*Task item:* Find each line in the following listing that has the string "format", then state the count and nothing else.

┌──

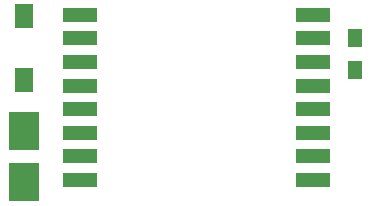
<source format=gtp>
G04 #@! TF.GenerationSoftware,KiCad,Pcbnew,no-vcs-found-feba091~58~ubuntu16.04.1*
G04 #@! TF.CreationDate,2017-03-27T19:49:03+03:00*
G04 #@! TF.ProjectId,led_strip_actuator_node,6C65645F73747269705F616374756174,rev?*
G04 #@! TF.FileFunction,Paste,Top*
G04 #@! TF.FilePolarity,Positive*
%FSLAX46Y46*%
G04 Gerber Fmt 4.6, Leading zero omitted, Abs format (unit mm)*
G04 Created by KiCad (PCBNEW no-vcs-found-feba091~58~ubuntu16.04.1) date Mon Mar 27 19:49:03 2017*
%MOMM*%
%LPD*%
G01*
G04 APERTURE LIST*
%ADD10C,0.100000*%
%ADD11R,1.600000X2.000000*%
%ADD12R,2.500000X3.200000*%
%ADD13R,1.300000X1.500000*%
%ADD14R,3.000000X1.200000*%
G04 APERTURE END LIST*
D10*
D11*
X114800000Y-59300000D03*
X114800000Y-64700000D03*
D12*
X114800000Y-69050000D03*
X114800000Y-73350000D03*
D13*
X142850000Y-61150000D03*
X142850000Y-63850000D03*
D14*
X139265935Y-59168221D03*
X139265935Y-61168221D03*
X139265935Y-63168221D03*
X139265935Y-65168221D03*
X139265935Y-67168221D03*
X139265935Y-69168221D03*
X139265935Y-71168221D03*
X139265935Y-73168221D03*
X119565935Y-73168221D03*
X119565935Y-71168221D03*
X119565935Y-69168221D03*
X119565935Y-67168221D03*
X119565935Y-65168221D03*
X119565935Y-63168221D03*
X119565935Y-61168221D03*
X119565935Y-59168221D03*
M02*

</source>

└──

*Answer:* 2